▶ TASK PROMPT:
Copy the lines that begin with the line containing "collector number: 9242" and end with the line containing "order: Lamiales", keeping both of those lines.

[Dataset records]
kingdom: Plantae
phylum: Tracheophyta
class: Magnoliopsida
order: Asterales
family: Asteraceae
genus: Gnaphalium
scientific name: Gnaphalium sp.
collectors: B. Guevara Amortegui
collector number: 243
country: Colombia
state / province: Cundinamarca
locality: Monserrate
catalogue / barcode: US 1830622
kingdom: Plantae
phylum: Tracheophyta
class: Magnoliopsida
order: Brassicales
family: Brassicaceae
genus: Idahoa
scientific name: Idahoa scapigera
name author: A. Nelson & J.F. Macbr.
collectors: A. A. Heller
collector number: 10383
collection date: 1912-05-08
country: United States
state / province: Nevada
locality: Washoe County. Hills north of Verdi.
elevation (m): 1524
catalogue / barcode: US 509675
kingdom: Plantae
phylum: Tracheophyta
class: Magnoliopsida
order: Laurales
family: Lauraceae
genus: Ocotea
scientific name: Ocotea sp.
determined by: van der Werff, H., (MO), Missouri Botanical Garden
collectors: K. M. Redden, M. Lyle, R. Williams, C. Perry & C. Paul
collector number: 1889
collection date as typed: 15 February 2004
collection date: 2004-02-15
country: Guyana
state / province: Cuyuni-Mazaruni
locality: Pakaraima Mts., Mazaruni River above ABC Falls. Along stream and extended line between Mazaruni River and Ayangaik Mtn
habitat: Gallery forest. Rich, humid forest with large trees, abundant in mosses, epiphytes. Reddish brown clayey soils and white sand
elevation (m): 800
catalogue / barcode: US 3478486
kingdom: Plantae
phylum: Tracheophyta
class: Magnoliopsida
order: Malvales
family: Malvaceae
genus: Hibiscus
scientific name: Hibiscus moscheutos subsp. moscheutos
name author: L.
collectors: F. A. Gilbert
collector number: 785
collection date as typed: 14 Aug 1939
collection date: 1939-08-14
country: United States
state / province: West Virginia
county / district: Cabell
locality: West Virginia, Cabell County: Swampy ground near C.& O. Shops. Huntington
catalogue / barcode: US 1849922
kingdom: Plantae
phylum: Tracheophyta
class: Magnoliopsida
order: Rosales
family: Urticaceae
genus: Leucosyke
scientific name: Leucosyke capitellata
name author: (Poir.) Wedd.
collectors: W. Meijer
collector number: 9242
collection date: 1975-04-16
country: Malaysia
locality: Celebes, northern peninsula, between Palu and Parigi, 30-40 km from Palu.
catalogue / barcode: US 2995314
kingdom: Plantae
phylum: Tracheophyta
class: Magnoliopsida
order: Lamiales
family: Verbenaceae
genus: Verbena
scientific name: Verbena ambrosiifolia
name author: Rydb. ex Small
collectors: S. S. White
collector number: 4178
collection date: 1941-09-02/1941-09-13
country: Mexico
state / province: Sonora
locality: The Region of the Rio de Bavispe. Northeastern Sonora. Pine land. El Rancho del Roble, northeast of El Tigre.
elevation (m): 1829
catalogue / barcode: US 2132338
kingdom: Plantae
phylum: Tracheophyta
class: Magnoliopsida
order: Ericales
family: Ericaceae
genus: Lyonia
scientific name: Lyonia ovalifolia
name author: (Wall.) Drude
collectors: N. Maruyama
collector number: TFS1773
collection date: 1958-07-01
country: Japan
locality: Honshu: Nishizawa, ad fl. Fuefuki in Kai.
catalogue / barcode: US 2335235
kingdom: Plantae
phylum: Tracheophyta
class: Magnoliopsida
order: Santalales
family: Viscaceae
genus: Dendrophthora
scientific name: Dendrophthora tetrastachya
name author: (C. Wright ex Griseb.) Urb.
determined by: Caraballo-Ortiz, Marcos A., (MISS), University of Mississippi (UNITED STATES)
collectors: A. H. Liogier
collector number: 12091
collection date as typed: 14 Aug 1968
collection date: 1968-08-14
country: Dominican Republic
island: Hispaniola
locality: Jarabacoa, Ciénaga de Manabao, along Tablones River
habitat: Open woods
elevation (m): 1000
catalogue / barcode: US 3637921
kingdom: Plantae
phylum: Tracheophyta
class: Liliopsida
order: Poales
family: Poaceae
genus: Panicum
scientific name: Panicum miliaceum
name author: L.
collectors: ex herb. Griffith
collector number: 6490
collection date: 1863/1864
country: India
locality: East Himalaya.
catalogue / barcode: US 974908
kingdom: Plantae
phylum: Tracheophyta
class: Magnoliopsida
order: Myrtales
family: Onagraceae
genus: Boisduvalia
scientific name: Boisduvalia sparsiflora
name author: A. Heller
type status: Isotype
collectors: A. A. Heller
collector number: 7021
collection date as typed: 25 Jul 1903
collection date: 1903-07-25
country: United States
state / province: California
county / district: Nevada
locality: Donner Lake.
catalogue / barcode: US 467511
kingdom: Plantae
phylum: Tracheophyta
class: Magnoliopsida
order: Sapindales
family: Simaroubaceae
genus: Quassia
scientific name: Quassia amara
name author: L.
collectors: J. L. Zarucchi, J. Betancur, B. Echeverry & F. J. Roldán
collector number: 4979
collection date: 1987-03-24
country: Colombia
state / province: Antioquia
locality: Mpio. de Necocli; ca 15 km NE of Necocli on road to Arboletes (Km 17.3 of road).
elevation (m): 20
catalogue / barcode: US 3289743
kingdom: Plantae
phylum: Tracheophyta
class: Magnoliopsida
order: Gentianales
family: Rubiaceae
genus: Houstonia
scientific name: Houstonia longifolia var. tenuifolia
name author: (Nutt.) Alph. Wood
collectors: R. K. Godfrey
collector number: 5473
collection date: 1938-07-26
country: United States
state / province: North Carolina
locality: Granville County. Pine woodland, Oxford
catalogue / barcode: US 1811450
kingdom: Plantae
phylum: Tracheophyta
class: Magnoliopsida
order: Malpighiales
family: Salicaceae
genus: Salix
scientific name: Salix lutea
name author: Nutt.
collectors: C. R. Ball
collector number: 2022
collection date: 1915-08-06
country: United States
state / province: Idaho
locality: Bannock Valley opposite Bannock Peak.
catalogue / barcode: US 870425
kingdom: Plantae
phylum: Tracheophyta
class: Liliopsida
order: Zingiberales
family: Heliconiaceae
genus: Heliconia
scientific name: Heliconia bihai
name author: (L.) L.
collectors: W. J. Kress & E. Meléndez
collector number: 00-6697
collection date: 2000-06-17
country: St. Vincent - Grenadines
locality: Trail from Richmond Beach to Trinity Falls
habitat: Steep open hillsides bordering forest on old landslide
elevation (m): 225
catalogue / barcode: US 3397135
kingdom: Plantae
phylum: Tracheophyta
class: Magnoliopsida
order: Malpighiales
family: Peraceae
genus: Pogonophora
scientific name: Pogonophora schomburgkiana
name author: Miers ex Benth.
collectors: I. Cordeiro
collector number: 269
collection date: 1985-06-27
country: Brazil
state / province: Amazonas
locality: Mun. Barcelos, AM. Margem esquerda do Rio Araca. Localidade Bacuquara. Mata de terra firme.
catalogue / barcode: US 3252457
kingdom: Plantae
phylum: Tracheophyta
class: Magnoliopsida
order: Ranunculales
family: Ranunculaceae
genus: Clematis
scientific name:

▶ ANSWER TO THIS PROBLEM:
collector number: 9242
collection date: 1975-04-16
country: Malaysia
locality: Celebes, northern peninsula, between Palu and Parigi, 30-40 km from Palu.
catalogue / barcode: US 2995314
kingdom: Plantae
phylum: Tracheophyta
class: Magnoliopsida
order: Lamiales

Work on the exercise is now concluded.